Dell Smartphones? A Welcoming Channel Awaits

By Charlene O'Hanlon  |  Posted 2009-02-03 Email Print this article Print
 
 
 
 
 
 
 

Smartphones and their supporting business infrastructure are the surprise channel hit of 2009. Dell's possible entry into the smartphone market has solution providers buzzing with anticipation.

The rumor mill is spinning on speculation that Dell will introduce a smartphone this month, but solution providers are taking a decidedly more subdued stance on the possibility.

"I just heard about it last week," said Ray Paganini, CIO of Cornerstone IT in Cleveland. "My first question would be whether it runs Microsoft Mobile. But [either way] we’d certainly look at it – it wouldn’t hurt."

"It’s an interesting thought. I’d like to see more competition that’s viable in the smartphone space," said Pat McKay, owner of Keystone IT, Iowa City, Iowa. "It would be nice if I could sell a smartphone through a channel that I already have."

Rumors bolstered by comments by analysts are fueling speculation that Dell is planning to unveil a smartphone at the 3GSM conference in Barcelona later this month. If the rumors prove true, Dell would be following Apple’s iPhone, RIM’s BlackBerry Storm, Google’s G1 and the recently unveiled Palm Pre to the high-capability smartphone market.
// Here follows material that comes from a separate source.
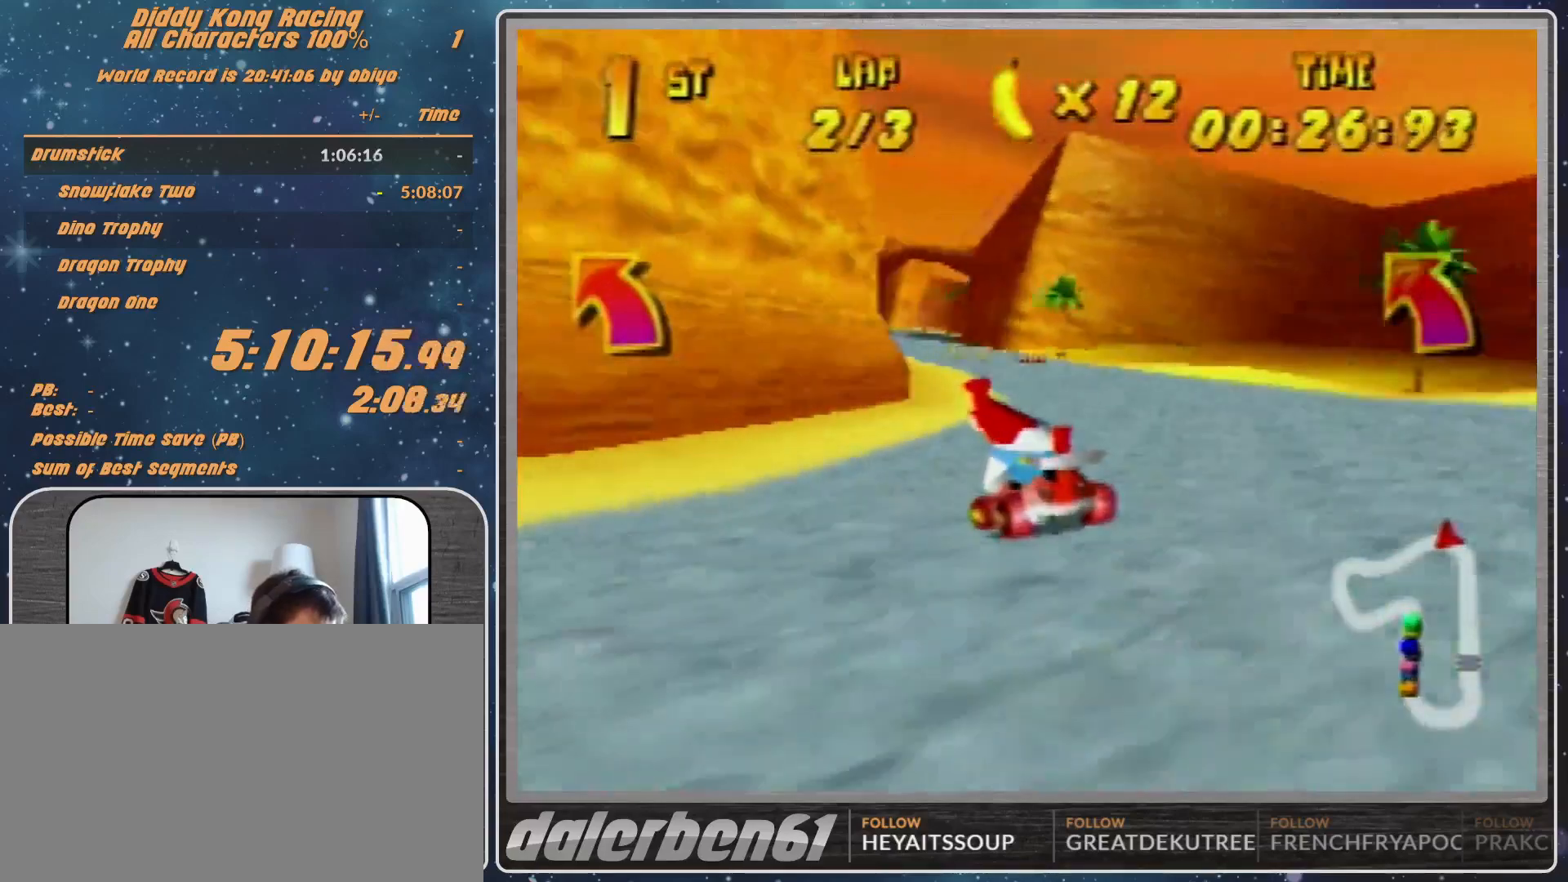
{"buttons": ["A", "R1"], "left_stick": "up-left", "events": [[33, "A", "down"], [67, "A", "up"], [367, "R1", "down"], [467, "A", "down"]]}
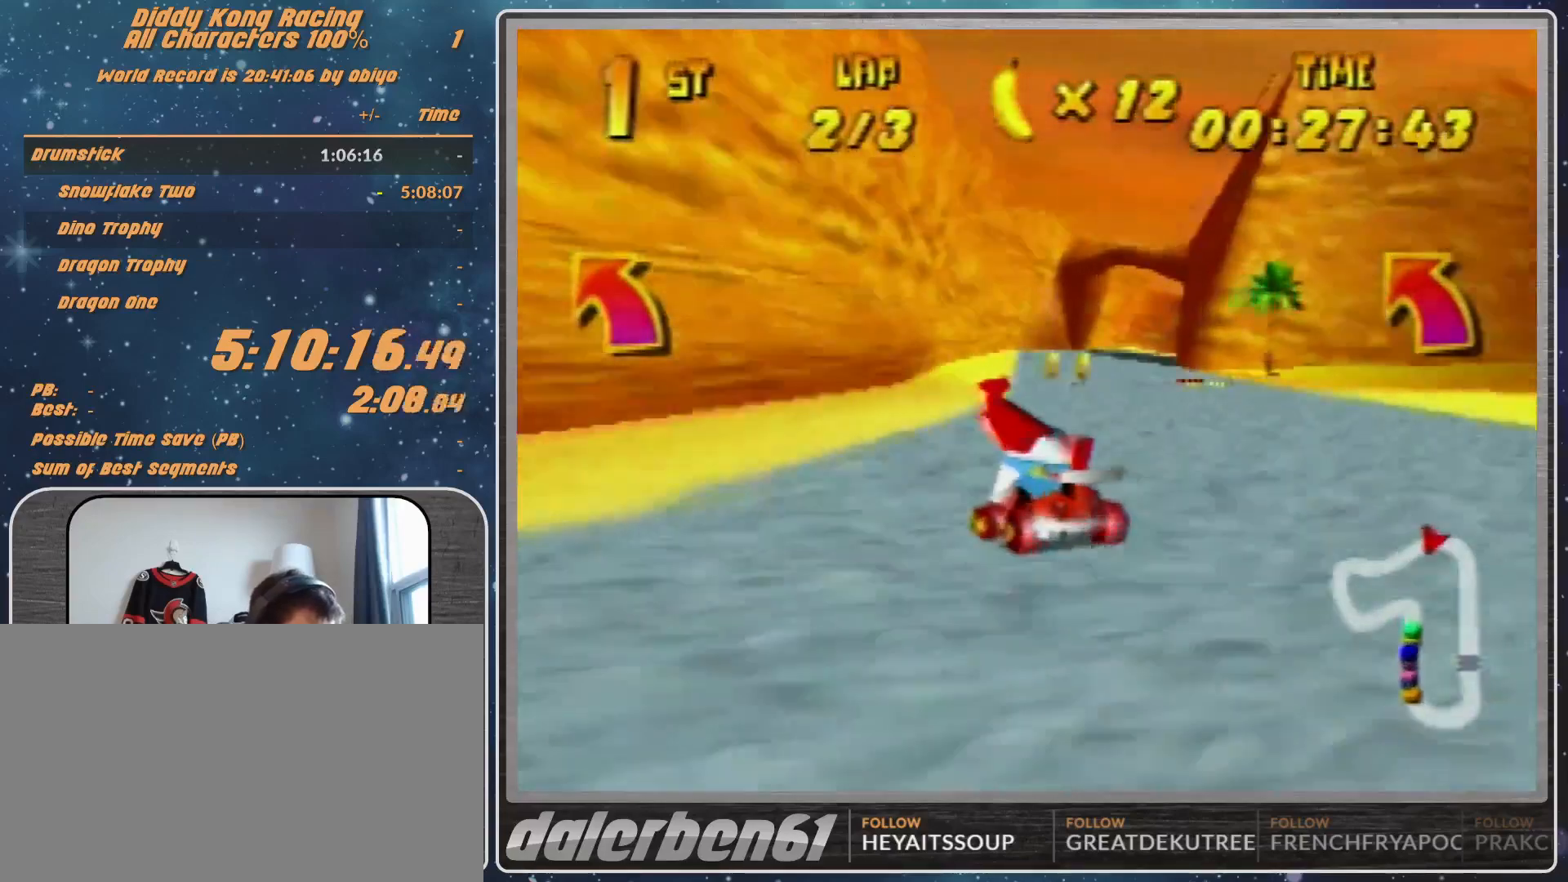
{"buttons": ["R1"], "left_stick": "right", "events": [[33, "A", "up"], [67, "left_stick", "up"], [167, "A", "down"], [167, "left_stick", "up-right"], [233, "A", "up"], [300, "A", "down"], [367, "A", "up"], [400, "left_stick", "right"], [467, "A", "down"], [500, "A", "up"]]}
If Dell does enter the smartphone market, it couldn’t come at a better time. According to the Channel Insider 2009 Market Pulse report, smartphones and PDA were ranked by solution providers as the technology considered most exciting by their customers.

Dell has made inroads with consumers in the past year with its new line of sleek and extremely lightweight computers and in some respects seems to be following in the footsteps of Apple in terms of form and function. But one only needs to think back a few years to Dell’s first foray into the handheld arena with its ill-fated Axim PDA. It also introduced an MP3 player, the Dell DJ, which was quickly pounded by the iPod. Those devices were aimed at the consumer space. And while the argument could be made that a smartphone is a consumer device, it is also decidedly a business device, as mobility becomes even more important in the work force.

"Dell has a credibility problem because it had the Axim and discontinued it," said MJ Shoer, president of Jenaly Technology Group, Portsmouth, N.H. "If you look at any manufacturer, when they enter a space and then pull out, people get skeptical.

"That said, Dell has a good, solid reputation and a good support infrastructure behind them. If they can deliver that to a smartphone, no reason to believe they wouldn’t be successful," Shoer said.

Proof is also in the sales: Research firm Gartner reported worldwide smartphone sales hit 32.3 million units in the second quarter of 2008, up 15.7 percent over the second quarter of 2007.

"As far as the business goes, smartphones are hot," Shoer said. It doesn’t matter what [platform] you’re talking about. I would say the smartphone market is likely to stay hot and, if anything, is getting hotter. A number of applications are being written specifically for smartphones, and as more business apps are written, you’ll definitely see the market take off."

Dell did not answer requests for an interview.  
Brian Okun, director of sales at Prevalent Networks, Bedminster, N.J., said while smartphones are becoming ubiquitous in the end user space, they are introducing a new level of integration complexity.

"We are seeing a much greater need to integrate these devices, especially iPhones, into the corporate infrastructure," Okun said. "[Research In Motion] has always done well in this regard, so there are additional complexities introduced with the iPhone [that were not with the BlackBerry]."